▶ [WHAT THE TASK REQUIRES]: Format the lines from the start of the records through the line containing "12: (405, 456)", inclusive, as a Markdown table with two columns, Row and Line. Number each row and omit any blank lines.

▶ [ITEMS]:
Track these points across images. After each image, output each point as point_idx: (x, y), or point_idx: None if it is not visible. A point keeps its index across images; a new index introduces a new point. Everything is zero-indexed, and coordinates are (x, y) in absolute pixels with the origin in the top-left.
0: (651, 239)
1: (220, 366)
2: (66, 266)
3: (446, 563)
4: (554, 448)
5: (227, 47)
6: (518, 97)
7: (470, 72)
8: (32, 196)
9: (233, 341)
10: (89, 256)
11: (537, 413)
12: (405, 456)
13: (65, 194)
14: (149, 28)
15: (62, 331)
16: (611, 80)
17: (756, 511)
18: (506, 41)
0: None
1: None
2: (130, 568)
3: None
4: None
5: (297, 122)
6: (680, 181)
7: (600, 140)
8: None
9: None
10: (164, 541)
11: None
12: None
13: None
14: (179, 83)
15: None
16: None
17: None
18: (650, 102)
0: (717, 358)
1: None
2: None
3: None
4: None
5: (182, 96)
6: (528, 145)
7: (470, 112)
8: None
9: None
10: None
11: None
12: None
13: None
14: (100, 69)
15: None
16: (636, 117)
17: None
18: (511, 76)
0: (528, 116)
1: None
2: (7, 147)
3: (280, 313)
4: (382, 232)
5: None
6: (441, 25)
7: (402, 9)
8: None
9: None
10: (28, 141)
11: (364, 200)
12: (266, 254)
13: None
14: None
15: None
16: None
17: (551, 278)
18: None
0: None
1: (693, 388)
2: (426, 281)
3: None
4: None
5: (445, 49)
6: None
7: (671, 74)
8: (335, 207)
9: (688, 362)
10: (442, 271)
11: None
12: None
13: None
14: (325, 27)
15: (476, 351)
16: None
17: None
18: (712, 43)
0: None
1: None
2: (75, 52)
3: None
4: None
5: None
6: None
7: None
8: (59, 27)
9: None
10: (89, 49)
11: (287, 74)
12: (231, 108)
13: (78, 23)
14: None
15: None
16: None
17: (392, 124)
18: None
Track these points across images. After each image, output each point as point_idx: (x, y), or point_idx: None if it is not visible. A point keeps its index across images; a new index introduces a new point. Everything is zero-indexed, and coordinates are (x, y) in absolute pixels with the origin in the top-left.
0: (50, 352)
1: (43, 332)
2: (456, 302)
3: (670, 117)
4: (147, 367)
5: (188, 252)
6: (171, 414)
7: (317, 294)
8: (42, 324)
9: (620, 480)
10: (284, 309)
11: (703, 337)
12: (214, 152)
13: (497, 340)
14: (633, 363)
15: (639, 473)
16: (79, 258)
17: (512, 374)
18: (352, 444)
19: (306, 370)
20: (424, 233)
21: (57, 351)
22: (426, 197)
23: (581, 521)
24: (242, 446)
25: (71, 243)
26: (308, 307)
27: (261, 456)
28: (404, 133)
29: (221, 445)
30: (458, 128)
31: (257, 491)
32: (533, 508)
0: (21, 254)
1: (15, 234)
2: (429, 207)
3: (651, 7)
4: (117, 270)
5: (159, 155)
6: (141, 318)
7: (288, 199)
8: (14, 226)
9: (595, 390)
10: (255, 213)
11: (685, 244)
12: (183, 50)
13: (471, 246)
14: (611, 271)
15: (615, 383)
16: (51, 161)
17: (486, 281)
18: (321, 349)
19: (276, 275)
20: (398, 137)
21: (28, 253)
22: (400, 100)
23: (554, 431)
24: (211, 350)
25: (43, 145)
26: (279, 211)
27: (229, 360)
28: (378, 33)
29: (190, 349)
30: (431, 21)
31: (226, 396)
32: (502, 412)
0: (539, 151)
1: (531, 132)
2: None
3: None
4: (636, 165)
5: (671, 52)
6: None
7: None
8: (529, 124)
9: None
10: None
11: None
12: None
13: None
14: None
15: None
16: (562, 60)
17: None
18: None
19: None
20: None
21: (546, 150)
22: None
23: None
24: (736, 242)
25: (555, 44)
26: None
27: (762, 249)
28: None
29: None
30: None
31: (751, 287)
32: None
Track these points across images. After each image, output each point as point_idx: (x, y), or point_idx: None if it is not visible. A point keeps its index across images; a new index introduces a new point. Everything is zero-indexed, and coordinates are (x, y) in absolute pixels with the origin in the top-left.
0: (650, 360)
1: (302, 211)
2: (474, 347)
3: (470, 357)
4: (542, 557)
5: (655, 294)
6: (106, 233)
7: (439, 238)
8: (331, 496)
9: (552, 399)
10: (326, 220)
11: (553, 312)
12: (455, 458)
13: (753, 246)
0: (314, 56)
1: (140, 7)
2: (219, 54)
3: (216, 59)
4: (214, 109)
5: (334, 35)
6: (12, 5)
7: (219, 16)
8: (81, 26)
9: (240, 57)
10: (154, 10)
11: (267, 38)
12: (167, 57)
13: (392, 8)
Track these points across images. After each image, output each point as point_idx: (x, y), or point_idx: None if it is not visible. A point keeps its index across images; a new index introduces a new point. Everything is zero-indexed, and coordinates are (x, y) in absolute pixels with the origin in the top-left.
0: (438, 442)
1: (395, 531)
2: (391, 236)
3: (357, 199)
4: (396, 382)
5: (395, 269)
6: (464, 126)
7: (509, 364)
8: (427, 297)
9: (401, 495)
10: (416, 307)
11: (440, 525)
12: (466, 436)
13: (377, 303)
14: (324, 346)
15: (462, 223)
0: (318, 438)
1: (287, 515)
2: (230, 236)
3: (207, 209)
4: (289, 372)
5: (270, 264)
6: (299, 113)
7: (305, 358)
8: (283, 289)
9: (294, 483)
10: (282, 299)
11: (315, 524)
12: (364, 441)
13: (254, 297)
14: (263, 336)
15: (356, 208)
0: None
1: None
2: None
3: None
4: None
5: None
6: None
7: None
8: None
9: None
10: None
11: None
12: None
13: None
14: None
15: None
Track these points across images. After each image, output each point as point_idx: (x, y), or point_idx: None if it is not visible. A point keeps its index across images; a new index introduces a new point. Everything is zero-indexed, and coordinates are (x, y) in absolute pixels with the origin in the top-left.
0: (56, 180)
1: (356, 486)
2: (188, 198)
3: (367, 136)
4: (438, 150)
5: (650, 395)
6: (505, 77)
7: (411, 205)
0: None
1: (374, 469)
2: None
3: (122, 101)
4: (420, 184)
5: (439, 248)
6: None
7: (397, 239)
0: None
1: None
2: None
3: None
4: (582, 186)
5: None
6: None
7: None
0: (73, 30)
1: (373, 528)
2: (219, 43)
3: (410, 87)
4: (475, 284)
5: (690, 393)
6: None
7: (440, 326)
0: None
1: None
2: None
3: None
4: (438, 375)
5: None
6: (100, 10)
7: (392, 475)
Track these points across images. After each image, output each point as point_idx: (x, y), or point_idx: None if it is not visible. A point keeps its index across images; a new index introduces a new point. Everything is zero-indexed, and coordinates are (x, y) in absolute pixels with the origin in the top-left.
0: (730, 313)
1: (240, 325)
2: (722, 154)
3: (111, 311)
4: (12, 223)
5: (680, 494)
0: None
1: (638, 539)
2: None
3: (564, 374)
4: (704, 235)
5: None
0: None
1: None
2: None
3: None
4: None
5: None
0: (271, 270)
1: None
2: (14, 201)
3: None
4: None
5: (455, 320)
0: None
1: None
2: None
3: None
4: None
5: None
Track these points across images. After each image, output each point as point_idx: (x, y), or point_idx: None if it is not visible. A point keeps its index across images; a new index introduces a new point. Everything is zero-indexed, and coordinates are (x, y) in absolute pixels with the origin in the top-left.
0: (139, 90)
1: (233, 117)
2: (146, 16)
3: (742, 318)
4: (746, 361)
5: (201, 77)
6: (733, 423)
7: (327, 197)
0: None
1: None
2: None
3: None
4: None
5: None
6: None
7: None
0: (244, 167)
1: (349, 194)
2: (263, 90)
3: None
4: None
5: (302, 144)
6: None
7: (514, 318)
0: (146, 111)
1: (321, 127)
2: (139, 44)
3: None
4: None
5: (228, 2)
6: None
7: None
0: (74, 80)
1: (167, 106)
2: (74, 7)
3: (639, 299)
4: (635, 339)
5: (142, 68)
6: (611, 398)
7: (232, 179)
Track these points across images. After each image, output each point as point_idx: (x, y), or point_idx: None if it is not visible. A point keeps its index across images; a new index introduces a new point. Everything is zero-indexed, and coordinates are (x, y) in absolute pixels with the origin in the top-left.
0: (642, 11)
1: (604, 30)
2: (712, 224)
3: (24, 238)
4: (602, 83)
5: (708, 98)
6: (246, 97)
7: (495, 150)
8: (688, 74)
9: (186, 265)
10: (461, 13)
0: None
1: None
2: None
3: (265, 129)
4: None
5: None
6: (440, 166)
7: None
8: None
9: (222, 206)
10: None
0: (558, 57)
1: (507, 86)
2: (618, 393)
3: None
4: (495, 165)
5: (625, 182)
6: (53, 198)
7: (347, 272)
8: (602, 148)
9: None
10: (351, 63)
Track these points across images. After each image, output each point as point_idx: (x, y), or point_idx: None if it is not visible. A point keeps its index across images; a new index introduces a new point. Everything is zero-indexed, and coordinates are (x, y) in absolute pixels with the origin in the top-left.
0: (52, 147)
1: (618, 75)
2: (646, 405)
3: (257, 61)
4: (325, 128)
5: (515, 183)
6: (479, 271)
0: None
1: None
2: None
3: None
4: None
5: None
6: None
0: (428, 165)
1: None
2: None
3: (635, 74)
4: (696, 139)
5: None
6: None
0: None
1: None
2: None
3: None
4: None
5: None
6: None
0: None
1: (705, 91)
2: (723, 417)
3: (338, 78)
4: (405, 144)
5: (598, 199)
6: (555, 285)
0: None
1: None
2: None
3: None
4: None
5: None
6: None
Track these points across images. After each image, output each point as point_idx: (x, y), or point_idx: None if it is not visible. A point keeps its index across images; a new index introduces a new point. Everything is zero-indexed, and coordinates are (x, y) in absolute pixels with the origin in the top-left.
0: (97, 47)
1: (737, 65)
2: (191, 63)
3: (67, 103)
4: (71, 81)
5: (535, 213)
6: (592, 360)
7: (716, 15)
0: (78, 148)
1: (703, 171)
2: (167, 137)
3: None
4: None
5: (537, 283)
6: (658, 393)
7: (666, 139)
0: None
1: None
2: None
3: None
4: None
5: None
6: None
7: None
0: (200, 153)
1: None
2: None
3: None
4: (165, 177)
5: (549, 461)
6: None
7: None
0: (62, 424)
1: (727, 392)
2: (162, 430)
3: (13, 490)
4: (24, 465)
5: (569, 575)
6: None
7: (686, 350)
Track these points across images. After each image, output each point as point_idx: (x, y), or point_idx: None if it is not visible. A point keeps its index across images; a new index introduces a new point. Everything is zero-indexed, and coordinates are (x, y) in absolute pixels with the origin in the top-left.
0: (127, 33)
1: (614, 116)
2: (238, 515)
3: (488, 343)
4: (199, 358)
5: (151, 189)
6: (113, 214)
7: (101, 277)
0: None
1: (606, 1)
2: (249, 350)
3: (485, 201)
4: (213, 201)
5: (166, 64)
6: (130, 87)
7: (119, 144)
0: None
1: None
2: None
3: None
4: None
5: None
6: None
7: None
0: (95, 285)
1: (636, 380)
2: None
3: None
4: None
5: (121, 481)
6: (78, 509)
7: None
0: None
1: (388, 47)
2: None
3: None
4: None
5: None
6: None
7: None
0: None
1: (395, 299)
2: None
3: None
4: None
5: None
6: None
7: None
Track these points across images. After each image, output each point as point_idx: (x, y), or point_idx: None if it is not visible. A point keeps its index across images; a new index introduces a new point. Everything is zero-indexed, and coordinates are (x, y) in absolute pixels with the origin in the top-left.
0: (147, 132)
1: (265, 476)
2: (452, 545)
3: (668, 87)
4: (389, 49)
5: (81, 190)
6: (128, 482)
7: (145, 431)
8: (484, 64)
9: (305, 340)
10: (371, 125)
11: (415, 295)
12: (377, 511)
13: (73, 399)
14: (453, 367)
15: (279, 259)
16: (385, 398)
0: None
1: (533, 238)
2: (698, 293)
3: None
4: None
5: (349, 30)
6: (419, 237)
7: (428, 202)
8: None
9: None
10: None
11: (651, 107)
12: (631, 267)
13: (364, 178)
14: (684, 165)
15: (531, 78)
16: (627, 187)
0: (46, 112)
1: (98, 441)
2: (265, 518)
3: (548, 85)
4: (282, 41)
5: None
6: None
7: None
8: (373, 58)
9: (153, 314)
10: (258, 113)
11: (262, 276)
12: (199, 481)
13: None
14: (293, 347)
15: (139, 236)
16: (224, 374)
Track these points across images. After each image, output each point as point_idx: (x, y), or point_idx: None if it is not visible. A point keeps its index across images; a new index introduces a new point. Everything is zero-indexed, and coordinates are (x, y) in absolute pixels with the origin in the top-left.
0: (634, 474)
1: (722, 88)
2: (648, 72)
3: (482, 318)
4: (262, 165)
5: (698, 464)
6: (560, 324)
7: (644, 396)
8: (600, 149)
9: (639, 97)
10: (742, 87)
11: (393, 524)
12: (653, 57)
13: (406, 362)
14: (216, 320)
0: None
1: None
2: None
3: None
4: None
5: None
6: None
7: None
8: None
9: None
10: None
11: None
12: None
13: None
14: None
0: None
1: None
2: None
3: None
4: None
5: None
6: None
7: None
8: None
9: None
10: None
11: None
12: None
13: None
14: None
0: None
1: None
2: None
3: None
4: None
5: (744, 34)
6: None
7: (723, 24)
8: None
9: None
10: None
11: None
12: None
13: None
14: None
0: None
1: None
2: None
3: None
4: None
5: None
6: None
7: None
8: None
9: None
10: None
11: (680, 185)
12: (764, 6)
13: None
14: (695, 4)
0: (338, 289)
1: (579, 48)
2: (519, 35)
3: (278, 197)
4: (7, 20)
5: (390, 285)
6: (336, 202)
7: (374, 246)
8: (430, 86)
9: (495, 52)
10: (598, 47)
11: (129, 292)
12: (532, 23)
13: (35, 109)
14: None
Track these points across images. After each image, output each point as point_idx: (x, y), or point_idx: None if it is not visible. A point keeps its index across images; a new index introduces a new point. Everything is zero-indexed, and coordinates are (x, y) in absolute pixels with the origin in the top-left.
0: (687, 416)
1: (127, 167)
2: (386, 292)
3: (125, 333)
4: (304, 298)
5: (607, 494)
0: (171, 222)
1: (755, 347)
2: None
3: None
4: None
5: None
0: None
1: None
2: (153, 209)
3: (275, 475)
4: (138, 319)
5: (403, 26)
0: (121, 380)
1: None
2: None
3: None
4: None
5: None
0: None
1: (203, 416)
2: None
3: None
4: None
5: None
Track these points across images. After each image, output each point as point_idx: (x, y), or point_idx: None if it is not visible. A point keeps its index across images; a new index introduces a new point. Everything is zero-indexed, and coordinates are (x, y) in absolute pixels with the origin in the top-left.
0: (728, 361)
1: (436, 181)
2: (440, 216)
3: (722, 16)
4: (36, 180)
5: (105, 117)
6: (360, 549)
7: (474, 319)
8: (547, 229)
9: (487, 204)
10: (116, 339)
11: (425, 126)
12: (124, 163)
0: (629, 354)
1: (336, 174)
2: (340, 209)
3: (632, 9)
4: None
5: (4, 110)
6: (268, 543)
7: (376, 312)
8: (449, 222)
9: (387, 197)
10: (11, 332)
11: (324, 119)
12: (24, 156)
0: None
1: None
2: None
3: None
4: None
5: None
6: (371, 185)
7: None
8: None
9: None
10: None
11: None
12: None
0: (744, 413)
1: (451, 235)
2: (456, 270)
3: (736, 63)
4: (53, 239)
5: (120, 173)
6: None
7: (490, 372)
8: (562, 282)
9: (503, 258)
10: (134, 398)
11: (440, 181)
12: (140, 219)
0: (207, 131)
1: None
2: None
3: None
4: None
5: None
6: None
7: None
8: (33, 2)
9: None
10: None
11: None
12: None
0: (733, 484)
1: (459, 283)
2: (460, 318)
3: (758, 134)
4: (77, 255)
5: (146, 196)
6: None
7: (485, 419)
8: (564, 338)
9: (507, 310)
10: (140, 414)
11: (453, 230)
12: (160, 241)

▶ [RESULT FOR THIS EXERCISE]:
| Row | Line |
|---|---|
| 1 | Track these points across images. After each image, output each point as point_idx: (x, y), or point_idx: None if it is not visible. A point keeps its index across images; a new index introduces a new point. Everything is zero-indexed, and coordinates are (x, y) in absolute pixels with the origin in the top-left. |
| 2 | 0: (651, 239) |
| 3 | 1: (220, 366) |
| 4 | 2: (66, 266) |
| 5 | 3: (446, 563) |
| 6 | 4: (554, 448) |
| 7 | 5: (227, 47) |
| 8 | 6: (518, 97) |
| 9 | 7: (470, 72) |
| 10 | 8: (32, 196) |
| 11 | 9: (233, 341) |
| 12 | 10: (89, 256) |
| 13 | 11: (537, 413) |
| 14 | 12: (405, 456) |